Record labels invested $4.5 billion in A&R and marketing in 2015, according to a new report from music industry trade body the International Federation of the Phonographic Industry (IFPI).
If that figure looks familiar, it's because it's the same level of spending as five years ago, and only a marginal increase on 2013 -- the last time that IFPI reported on the size and scale of record label investment.
Back then, record companies' combined annual spending on A&R and marketing totalled $4.3 billion.
Last year, it rose slightly to $4.5 billion, according to IFPI's latest "Investing In Music" report, with labels investing 27 percent of their revenue in A&R and marketing (the same percentage as 2013).
Of that 27 percent, record companies invest $2.8 billion in A&R (up from $2.5 billion in 2013), which IFPI says equates to a higher proportion than equivalent research and development (R&D) investment in the pharmaceuticals and biotech, software and computer services and aerospace and defence sectors.
IFPI says that some labels estimate the ratio of commercial success to failure within the A&R business as being 1 in 4, while others consider the chances to be as low as less than 1 in 10.
Record company spending on marketing and promotion totals a further $1.7 billion annually.

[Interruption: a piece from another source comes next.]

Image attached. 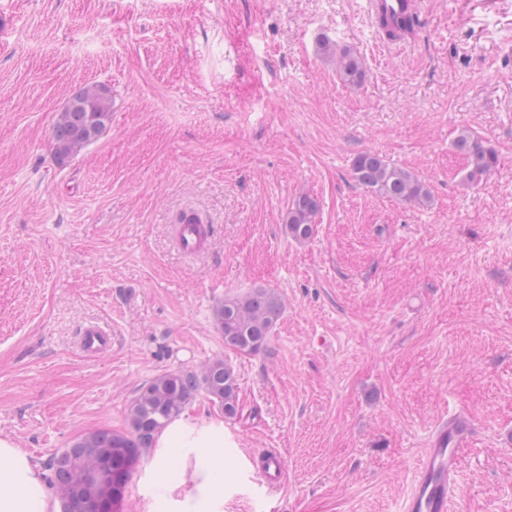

As with previous years, the "Investing in Music" report includes brief case studies on a number of breakthrough and established artists (Sia, The 1975, Justin Bieber, Christine and the Queens, Brazilian singer Anitta) alongside reporting on the typical costs involved in breaking a new artist.
It states that at the top end, breaking an international signing in a major market such as the U.S. or U.K. will cost between $500,000 and $2 million, with the two biggest areas of investment being recording costs (between $150,000 and $500,000) and marketing and promotion ($200,000 to $700,000).
Labels will additionally spend between $50,000 and $350,000 on advances for a major new signing, while video production will set them back anything between $25,000 and $300,000.
A constant throughout all the years that IFPI has been reporting on investment in music has been that record companies remain the largest investors in music.
A joint statement from IFPI chief executive Frances Moore and WIN CEO Alison Wenham said that the report highlights "not just record companies' financial investment in artists, but also the enduring value that they bring to artists' careers."
"In the digital world, the nature of their work has evolved, but their core mission remains the same: discovering and breaking new artists, building their careers and bringing the best new music to fans. These are the defining qualities of record companies' investment in music," stated Moore and Wenham.